Her designer was able to breathe life into her campaign page and refresh her list of perks. And now guess what! It worked! They raised nearly $ 120,000, or 326%, more than their original target.

Offer rewards that are truly rewarding

Many Kickstarter campaigns offer rewards that look like an afterthought. Sure, a coffee mug with your new great logo seems like a great gift for you and your mom and is a great opportunity to do some promotion, but you better take a second and think about it: Do your supporters really want a coffee mug with your company name on ?

Rewards that your supporters actually want can help make a crowdfunding campaign go through the roof and allow you to change your base from friends and customers who want the product to succeed to those who just do it for fun to do with the joy of growing.

Precision coffee grinder

When Handground needed money to start producing their precision mill, they went a step further in crowdsourcing and offered their supporters the opportunity to help them choose their own t-shirt from their competition finalists as a reward.

The result? A truly unique t-shirt that every coffee drinker would love to wear. And the coolest part was that the ink that was used to print each shirt was made from coffee! Oh, and their campaign was picked as a team favorite and became insanely successful. They raised over $ 300,000 (more than 10 times their original goal)!

Throw Board

It might sound like a project for surfers or skaters, but the throw board is designed for office workers who like to work at a standing desk but don't feel like the foot and leg pain that comes with it.

Just like Handground, the folks behind Wurf Board understood the importance of providing their Kickstarter investors with professionally designed rewards, so they asked our designers to create fun, classic surfer style t-shirts. The shirts look like clothes you would buy on the beach promenade, give your campaign a cheerful personality and ensure that the supporters take notice of you.

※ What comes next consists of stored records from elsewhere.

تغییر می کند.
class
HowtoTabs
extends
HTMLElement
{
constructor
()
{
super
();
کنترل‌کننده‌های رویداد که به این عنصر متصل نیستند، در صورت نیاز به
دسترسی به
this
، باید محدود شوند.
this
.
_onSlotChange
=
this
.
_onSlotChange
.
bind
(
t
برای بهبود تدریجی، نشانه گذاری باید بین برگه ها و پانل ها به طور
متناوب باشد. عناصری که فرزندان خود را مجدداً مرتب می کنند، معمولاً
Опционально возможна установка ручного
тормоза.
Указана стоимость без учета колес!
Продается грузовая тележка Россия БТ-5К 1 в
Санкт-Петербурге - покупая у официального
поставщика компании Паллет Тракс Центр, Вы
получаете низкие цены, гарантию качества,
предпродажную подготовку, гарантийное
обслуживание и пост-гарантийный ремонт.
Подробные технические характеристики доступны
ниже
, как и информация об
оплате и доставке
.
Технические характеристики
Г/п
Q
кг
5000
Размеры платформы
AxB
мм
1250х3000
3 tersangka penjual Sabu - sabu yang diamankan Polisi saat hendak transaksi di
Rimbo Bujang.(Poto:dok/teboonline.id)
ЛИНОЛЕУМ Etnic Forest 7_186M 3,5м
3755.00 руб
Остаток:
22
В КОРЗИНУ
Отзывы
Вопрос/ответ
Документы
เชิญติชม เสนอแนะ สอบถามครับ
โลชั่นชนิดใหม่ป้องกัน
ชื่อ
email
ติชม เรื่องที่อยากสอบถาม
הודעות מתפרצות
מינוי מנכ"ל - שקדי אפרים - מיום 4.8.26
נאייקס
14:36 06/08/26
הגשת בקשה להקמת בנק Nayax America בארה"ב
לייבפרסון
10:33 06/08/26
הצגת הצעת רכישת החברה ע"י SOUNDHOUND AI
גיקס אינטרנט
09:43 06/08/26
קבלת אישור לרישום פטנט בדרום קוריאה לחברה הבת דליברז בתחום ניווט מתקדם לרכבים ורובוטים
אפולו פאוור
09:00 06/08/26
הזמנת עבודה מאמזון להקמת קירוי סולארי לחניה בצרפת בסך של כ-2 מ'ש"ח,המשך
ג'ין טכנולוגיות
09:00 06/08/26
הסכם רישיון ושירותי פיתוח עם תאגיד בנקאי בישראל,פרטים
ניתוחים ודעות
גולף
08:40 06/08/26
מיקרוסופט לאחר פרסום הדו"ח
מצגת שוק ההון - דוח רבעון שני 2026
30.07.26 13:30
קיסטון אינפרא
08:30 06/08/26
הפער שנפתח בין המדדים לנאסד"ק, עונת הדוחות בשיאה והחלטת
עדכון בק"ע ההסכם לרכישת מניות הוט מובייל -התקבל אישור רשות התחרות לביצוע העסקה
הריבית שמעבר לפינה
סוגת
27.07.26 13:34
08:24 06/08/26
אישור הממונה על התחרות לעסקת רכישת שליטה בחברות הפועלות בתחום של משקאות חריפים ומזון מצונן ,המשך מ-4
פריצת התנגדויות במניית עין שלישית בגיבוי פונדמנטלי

Litter Board was so successful - they raised $ 133,846 (with a goal of $ 100,000) - that they came back to 99designs a month later to design a limited edition version of their shirt.

Kickstarter Design doesn't end when the campaign ends

As important as the fundraising part of your journey is, the work doesn't stop there. Many entrepreneurs forget to incorporate an important part of the production process of their product into their budget planning: the packaging design.

If you've been in this situation yourself or just want your product to look as good as possible - think about what appeals to you more when you go shopping: the packaging of the branded products or that of the no-name products? Crowdsource design can give you a premium look for a start-up budget that will get sales rolling once the campaign is over and the real work begins.


ZenDock had a hugely successful campaign that raised over $ 100,000 for their docking station for Mac (267% of their target). When their campaign was over, they used some of their additional capital to design sleek, professional boxes for their product.

Your packaging turns the idea into reality: you always knew you had a great product, but the box gives it a professional touch, ready for business.

Bree Whitworth

It's not just entrepreneurs on Kickstarter who need to think about their packaging design: after a successful Kickstarter campaign to kickstart her music career, Bree Whitworth needed an album cover that reflected her quirky pop style to boost her music sales. For an artist with very limited financial resources, crowdsource design is a great option. Not only does it offer high quality design for a small price, but album covers (and other creative endeavors) are always popular among designers as it gives them the opportunity to be creative and help out a fellow artist.

If you're thinking about starting a Kickstarter campaign, it's because you have a great idea but money is tight. This is one of those situations where a small investment can go a long way. Image is important when you ask strangers to give you their money. The more professional your brand looks, the higher the chances of success.

Have you used design for crowdfunding before? Let us know in the comments!